The muzzle-loading, smoothbore armament of the Téméraire class consisted of twenty-eight 36-pounder long guns on the lower gun deck and thirty 18-pounder long guns on the upper gun deck. The petit modèle ships ordered in 1803–1804 were intended to mount sixteen 8-pounder long guns on their forecastle and quarterdeck, plus four 36-pounder obusiers on the poop deck (dunette). Later ships were intended to have fourteen 8-pounders and ten 36-pounder carronades without any obusiers, but the numbers of 8-pounders and carronades actually varied between a total of 20 to 26 weapons. Anversois had a dozen 8-pounders and 14 carronades.

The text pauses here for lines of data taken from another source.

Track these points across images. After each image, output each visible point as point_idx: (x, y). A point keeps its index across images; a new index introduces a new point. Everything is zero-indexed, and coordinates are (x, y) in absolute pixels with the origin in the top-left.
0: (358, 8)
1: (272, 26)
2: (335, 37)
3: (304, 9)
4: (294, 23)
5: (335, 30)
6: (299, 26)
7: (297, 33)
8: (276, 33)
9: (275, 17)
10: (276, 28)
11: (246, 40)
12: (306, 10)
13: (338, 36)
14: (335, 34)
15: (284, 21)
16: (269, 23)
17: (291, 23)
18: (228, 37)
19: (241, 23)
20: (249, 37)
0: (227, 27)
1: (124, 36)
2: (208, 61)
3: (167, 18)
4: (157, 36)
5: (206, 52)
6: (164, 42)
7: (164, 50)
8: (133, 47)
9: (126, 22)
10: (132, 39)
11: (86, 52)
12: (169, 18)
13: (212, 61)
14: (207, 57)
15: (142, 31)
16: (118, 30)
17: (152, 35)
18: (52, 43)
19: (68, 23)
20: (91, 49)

== Construction and career ==
Anversois was ordered on 24 April 1804 and laid down in June in Antwerp. The ship was launched on 7 June 1807 and commissioned on 8 June. Anversois was transferred to Vlissingen in October to fitted out and completed in March 1808. In 1814, she took part in the defence of the city, attacking the Forts Frederick Henry on 21 March and Lacroix the next day. At the Bourbon Restoration in 1814, she was renamed Éole, returned to her original name during the Hundred Days, and Éole back again in 1815. In 1818, she was found to be in such poor state that she could not be used even as a hulk, condemned on 23 February 1819 and was ordered to be broken up on 3 December.